Experten warnen Anleger aber vor Totalschaden, die Betrugsquote sei sehr hoch.
Start-ups sind nicht nur innovativ bei ihren Geschäftsmodellen, sondern auch bei der Kapitalbeschaffung. Wer über die klassischen Wagniskapitalgeber kein Geld bekommt, probiert es inzwischen oft über einen sogenannten Initial Coin Offering (ICO). Finanzexperten raten Anlegern dabei allerdings zur Vorsicht und warnen vor schwarzen Schafen.
Keine Aktie, sondern ein Token
ICO sind vom Namen her an Initial Public Offerings (IPO) angelehnt, also die klassischen Börsengänge von Firmen. Es gibt aber große Unterschiede: Anleger erwerben bei einem ICO keine Aktien von einem Unternehmen, sondern einen Token, der eine Art Gutschein für eine künftige Dienstleistung darstellt. ICOs stellen eine Machtverschiebung von den klassischen Wagniskapitalinvestoren zu den Gründern dar, weshalb zahlreiche Experten davor warnen.
Hohe Betrugsquote
"Die Betrugsquote ist hoch. Das ist manchmal wie im Wilden Westen", sagt Professor Philipp Sandner von der Frankfurt School of Finance. Das hängt auch damit zusammen, dass es keine spezifische Regulierung nur für ICO- oder Kryptotoken gibt. Jeder kann theoretisch irgendetwas tun und als ICO bezeichnen. Deswegen habe die Behörde im November Verbraucher vor den Risiken gewarnt. Jedoch sei man nicht so weit gegangen, ICO grundsätzlich zu verbieten.
Wie leicht mit ICOs betrogen werden kann, zeigte jüngst das Beispiel Savedroid. Das Frankfurter Start-up sammelte im Frühjahr über einen ICO laut Firmenchef Yassin Hankir rund 40 Mio. Euro bei Anlegern ein. Kurz danach waren Hankir und die Internetseite der Firma stundenlang nicht erreichbar, was zwischenzeitlich sogar die Staatsanwaltschaft auf den Plan rief.

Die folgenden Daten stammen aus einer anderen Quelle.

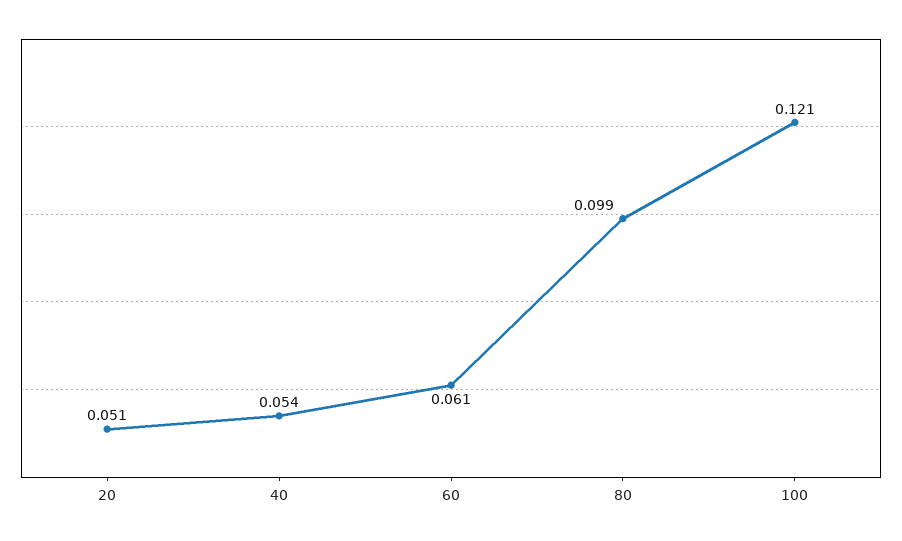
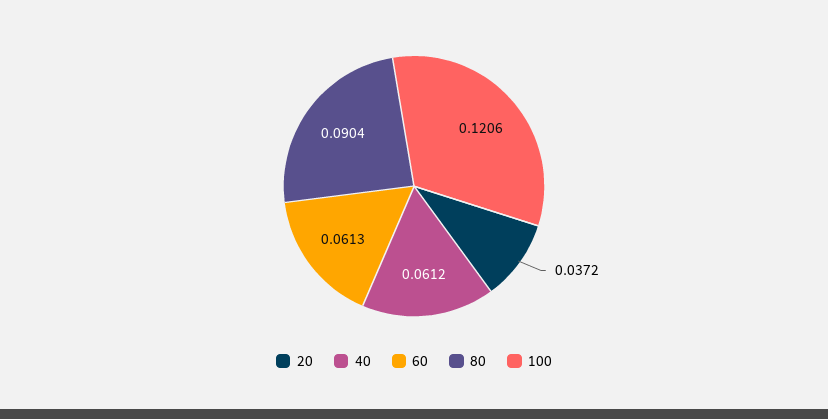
  {
-   "20": 0.051,
+   "20": 0.0372,
-   "40": 0.054,
+   "40": 0.0612,
    "60": 0.0613,
-   "80": 0.099,
+   "80": 0.0904,
    "100": 0.1206
  }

Der Firmengründer erklärte, er habe darauf aufmerksam machen wollen, dass der ICO-Markt wegen Betrügereien vor dem Abgrund stehe. "Von Savedroid lässt sich lernen, dass die Gründer bei einem ICO den Investoren zu nichts verpflichtet sind und am Tag nach dem ICO mit dem gesamten Kapital verschwinden könnten", sagt Peter Lennartz, Partner bei der Wirtschaftsprüfungsgesellschaft Ernst & Young.
Neun von Zehn nur am schnellen Geld interessiert
Neun von zehn ICO seien nur dazu da, um das schnelle Geld zu machen, kritisiert ein Anwalt, der namentlich nicht genannt werden will. "Bei vielen Firmen wird die Blockchain-Technik nur konstruiert und sie ist eigentlich gar nicht notwendig für das Geschäftsmodell."
Bessere Aufsicht gefordert
Damit Anleger schwarze Schafe einfacher ausmachen könnten, sei eine bessere Aufsicht notwendig, betont der Co-Chef der Silicon Valley Bank Deutschland, Oscar Jazdowski. "ICOs werden sich nur durchsetzen, wenn die Regulierer in Europa, in den USA und auch in China eine globale Strategie entwickeln, wie mit ICOs umzugehen ist und Richtlinien formulieren. Erst dann können sie Erfolg haben."